Tribhuvan University staff were beaten and arrested Monday for a protest to demand that the government appoint a vice-chancellor and other senior officials. The posts have been empty since April.

On Monday, human rights activists demanded the government implement the report of a commission formed to probe those responsible for suppressing April’s ‘people’s movement’, in which nearly two dozen people were killed or mortally wounded by security forces. It recommended action against 202 people, including King Gyanendra, former government ministers and security officials.

“Implementation of the report will help check the existing impunity in society and make the government answerable to the people,” said Harihar Birahi of the Joint Forum for Peace and Human Rights. He warned that ignoring the recommendations could fuel autocratic forces trying to destabilise the new government, reported local media.

Such forces are more powerful than external players, such as the United States and India, which are lobbying to keep the Maoists out of government, said Karki. “There are royalists in all the political parties.
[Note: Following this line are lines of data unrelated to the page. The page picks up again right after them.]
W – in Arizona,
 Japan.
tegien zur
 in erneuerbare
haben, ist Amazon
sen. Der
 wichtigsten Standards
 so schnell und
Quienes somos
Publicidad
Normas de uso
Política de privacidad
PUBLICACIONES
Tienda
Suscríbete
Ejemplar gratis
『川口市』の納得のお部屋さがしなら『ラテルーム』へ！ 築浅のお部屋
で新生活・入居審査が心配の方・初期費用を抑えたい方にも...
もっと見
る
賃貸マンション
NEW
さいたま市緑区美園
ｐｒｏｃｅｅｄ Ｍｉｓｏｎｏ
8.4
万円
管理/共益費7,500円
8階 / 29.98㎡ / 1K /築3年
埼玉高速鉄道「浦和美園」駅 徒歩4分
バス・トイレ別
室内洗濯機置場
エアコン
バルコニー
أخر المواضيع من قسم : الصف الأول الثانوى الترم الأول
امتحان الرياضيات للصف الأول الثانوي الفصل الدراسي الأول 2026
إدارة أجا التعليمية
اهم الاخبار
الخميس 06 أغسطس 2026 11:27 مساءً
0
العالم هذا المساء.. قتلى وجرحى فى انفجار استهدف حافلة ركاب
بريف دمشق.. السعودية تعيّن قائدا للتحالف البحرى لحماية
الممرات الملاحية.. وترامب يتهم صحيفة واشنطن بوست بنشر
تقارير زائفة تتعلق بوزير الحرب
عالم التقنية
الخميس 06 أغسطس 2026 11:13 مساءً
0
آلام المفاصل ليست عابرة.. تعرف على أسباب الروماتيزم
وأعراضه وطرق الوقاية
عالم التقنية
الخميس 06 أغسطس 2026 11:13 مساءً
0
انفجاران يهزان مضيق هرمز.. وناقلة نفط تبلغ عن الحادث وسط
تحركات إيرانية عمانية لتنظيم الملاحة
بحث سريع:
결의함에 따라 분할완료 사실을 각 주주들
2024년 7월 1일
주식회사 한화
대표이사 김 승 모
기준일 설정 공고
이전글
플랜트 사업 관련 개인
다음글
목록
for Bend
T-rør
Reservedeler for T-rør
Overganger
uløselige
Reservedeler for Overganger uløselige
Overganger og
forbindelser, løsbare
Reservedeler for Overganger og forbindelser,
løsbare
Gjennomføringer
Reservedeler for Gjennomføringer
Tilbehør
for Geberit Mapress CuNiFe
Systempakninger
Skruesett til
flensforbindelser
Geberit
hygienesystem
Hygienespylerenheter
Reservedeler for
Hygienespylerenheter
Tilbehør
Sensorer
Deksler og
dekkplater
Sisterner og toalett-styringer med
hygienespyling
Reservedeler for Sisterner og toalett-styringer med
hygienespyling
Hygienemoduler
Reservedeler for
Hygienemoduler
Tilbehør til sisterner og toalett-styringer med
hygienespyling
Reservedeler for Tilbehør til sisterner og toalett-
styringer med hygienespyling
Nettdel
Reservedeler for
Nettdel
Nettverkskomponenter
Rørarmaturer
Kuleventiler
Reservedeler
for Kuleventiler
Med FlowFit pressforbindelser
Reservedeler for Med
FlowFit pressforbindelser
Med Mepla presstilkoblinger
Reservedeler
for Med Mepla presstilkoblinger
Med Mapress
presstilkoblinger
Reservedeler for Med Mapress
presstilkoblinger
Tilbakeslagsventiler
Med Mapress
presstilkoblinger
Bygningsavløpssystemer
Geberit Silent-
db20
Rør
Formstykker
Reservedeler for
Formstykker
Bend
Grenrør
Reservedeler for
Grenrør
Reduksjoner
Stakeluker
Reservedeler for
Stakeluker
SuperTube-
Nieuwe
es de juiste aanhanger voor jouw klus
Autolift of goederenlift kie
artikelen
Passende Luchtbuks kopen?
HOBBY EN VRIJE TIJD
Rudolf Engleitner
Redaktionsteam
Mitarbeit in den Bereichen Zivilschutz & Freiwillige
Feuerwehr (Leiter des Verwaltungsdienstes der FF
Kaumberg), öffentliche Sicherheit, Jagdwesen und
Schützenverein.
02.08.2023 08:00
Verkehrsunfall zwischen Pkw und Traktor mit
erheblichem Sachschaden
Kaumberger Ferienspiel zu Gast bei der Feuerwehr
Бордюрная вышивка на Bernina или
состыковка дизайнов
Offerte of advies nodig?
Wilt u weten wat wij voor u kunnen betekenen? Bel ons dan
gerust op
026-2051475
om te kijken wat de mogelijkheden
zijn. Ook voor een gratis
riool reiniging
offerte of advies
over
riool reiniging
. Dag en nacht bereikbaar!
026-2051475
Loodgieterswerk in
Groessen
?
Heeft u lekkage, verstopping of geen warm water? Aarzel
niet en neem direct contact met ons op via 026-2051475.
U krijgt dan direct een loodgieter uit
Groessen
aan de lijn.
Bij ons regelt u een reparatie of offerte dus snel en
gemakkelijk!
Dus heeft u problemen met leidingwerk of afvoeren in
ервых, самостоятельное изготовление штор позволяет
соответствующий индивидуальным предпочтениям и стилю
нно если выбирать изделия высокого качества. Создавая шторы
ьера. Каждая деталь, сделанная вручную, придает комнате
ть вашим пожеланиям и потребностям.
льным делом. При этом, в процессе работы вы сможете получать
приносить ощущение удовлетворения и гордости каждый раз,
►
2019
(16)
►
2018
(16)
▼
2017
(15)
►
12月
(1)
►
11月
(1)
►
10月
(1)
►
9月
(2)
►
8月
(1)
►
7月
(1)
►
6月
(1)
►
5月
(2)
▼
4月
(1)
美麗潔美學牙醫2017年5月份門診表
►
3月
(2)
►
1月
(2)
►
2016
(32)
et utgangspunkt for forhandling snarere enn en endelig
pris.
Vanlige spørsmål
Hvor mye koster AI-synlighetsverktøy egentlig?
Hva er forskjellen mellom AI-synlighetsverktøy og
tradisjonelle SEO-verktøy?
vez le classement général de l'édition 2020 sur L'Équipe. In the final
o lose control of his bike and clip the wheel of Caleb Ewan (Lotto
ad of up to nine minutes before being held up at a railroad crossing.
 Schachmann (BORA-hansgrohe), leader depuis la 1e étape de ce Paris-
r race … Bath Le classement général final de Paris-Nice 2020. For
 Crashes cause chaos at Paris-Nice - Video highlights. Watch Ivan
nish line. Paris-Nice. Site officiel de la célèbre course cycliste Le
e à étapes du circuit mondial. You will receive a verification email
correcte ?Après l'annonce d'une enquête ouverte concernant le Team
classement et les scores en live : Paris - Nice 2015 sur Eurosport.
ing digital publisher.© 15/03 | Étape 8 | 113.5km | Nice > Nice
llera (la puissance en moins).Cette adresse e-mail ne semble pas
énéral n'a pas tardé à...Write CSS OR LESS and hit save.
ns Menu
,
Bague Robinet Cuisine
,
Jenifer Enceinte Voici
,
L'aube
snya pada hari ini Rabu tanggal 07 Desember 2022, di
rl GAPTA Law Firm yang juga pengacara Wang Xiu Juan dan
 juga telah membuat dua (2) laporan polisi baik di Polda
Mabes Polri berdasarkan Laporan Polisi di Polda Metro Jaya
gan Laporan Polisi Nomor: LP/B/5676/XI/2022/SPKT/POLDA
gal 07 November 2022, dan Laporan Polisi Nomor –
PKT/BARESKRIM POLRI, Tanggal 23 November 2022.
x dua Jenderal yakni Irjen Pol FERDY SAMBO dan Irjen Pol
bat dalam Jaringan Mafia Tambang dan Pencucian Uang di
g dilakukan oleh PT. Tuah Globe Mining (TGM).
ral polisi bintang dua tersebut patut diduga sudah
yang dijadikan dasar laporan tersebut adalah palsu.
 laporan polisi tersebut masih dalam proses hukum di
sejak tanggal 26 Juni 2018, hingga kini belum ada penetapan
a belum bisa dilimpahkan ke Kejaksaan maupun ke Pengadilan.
If there’s a power vacuum, if the elections don’t happen on time, the people will not have legitimate representatives. It will destabilise democratic forces and the people might think ‘maybe the king is the best option’.”

Civil society groups were the first to violate anti-assembly laws enacted by the royal regime after King Gyanendra fired his handpicked prime minister and seized power Feb. 1, 2005. But today they are ignored by the government, according to Karki. “They created the interim constitution, with many flaws, but never thought to consult civil society before they signed it – that has really created a gulf between us.”